Mais alors ne devrions-nous pas être tous maigres d’épuisement par cette société ? Plats comme des vieux tubes de dentifrice ?!! Alors que l’inverse semble se produire dans les pays industrialisés au fort taux de croissance ?
Les comportements alimentaires se calquent sur la croissance étatique ou personnelle et en chine depuis longtemps (comme ailleurs certainement) on dit que les personnes en surpoids sont "riches" ! (comme on le disait autrefois chez nous d’un aliment gras !).
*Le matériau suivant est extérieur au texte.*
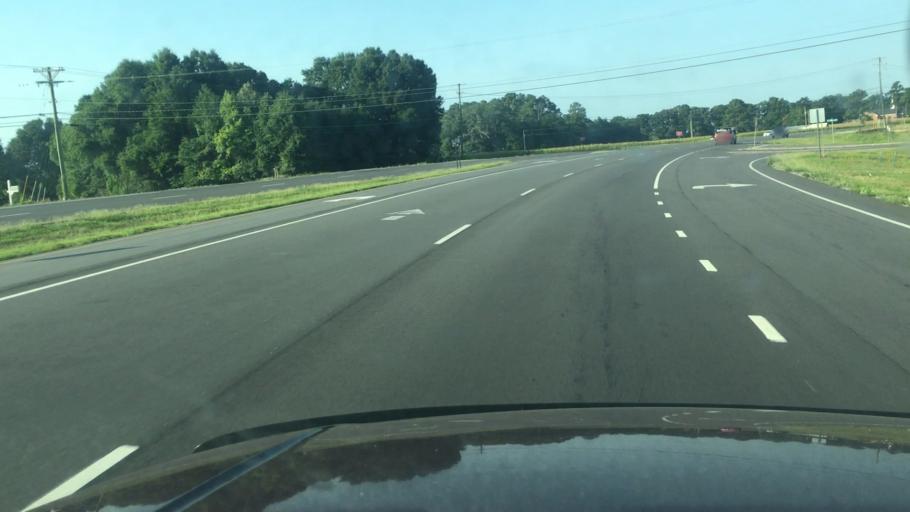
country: US
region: North Carolina
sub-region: Cumberland County
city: Hope Mills
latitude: 34.9368
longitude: -78.8476
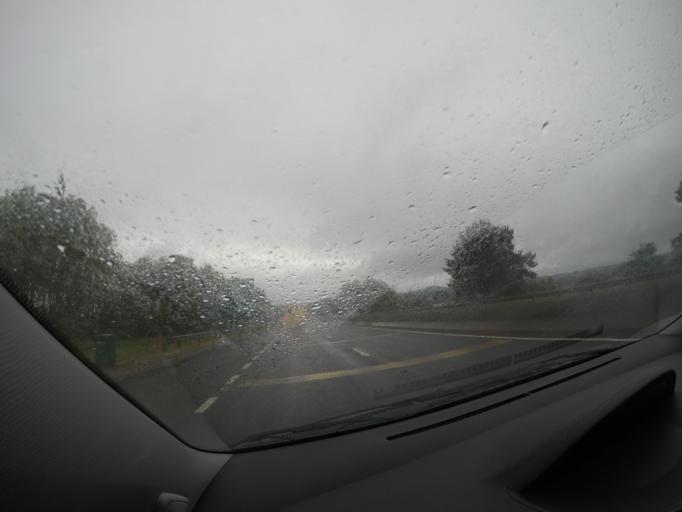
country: GB
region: Scotland
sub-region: Dundee City
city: Dundee
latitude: 56.4990
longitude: -2.9496
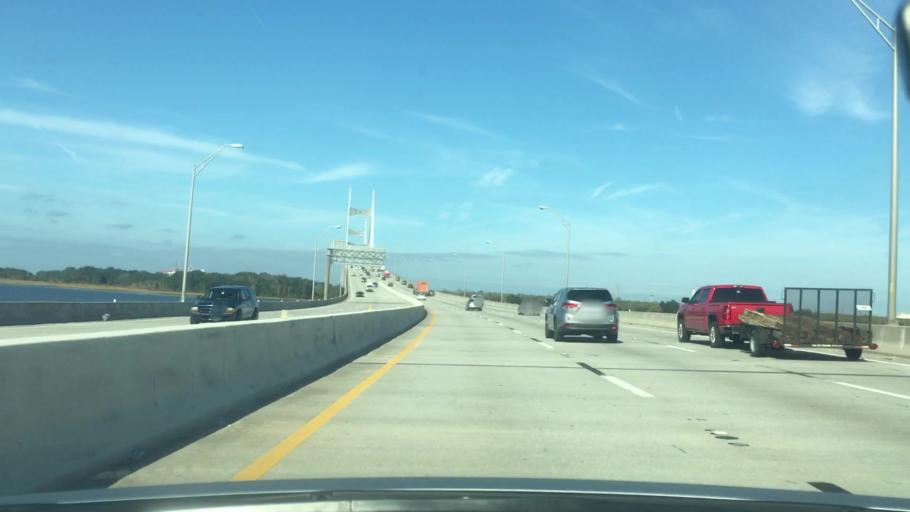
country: US
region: Florida
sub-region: Duval County
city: Jacksonville
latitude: 30.3722
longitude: -81.5527
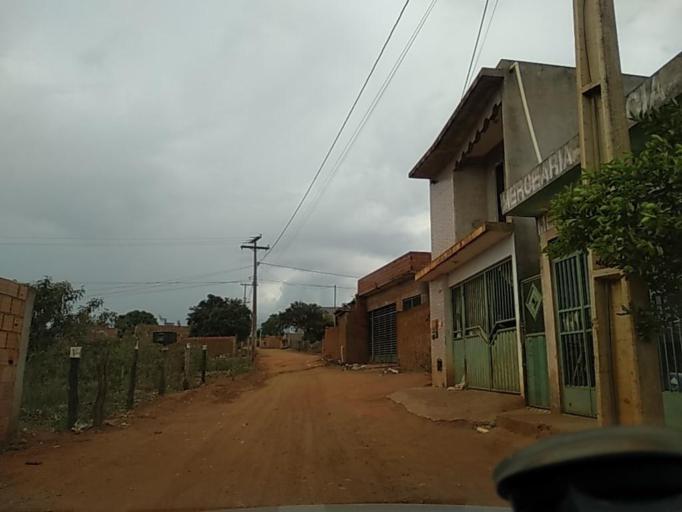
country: BR
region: Bahia
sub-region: Caetite
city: Caetite
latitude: -14.0506
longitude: -42.4749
Car compenser les efforts avec de la "mal-bouffe" (ou de la "trop-bouffe" !) correspond à prendre le minerai ou produit énergétique le plus abondant sur Terre et de l’exploiter à outrance… Tiens tiens… Le pétrole ? Le gaz ? Cette surexploitation et ce gavage nous permet de camoufler cette fonte en fabricant de nombreux objets magnifiques et éblouissants !! En retour, les problèmes environnementaux, la pollution de l’Air et de la Terre (le Grand-père et la Grand-mère comme dirait Patrick Shan 😉 !), la disparition collatérale d’espèces animales et végétales entières nous démontrent que cette pratique, bien qu’invisible à l’œil nus, finit par accélérer la consomption du monde.

Cette analogie ne convient-elle pas, à elle seule, pour démontrer simplement la réalité ? Bref, la Médecine Traditionnelle Chinoise aidera les personnes en les tonifiants, et en les nourrissants de pharmacopées qui reconstituent le Qi, le sang, les liquides (le carburant) et remettent en circulation (le carburateur), mais le véritable principe de traitement repose sur notre comportement  face à ce qui nous consume, comme on retirerait sa main du feu en disant "aïe" quand ça brûle… Mais ce n’est pas si simple, car un travailleur acharné cuit à feu doux, et seule sa prise de conscience sur l’équilibrage de ses recettes/dépenses énergétiques lui permettra de s’en remettre et en plus, d’être en harmonie dans sa vie ! Il existera aussi toujours des "joyeux laboureurs", qui ne viendront se plaindre à 80 ans que s’ils n’arrivent plus à charruer 10 hectares à l’araire !! Sinon pour les autres, il existe cette adage, légèrement transformé par mes soins : "Travailler moins pour gagner + de vie !!" Mais là, c’est vous qui voyez !!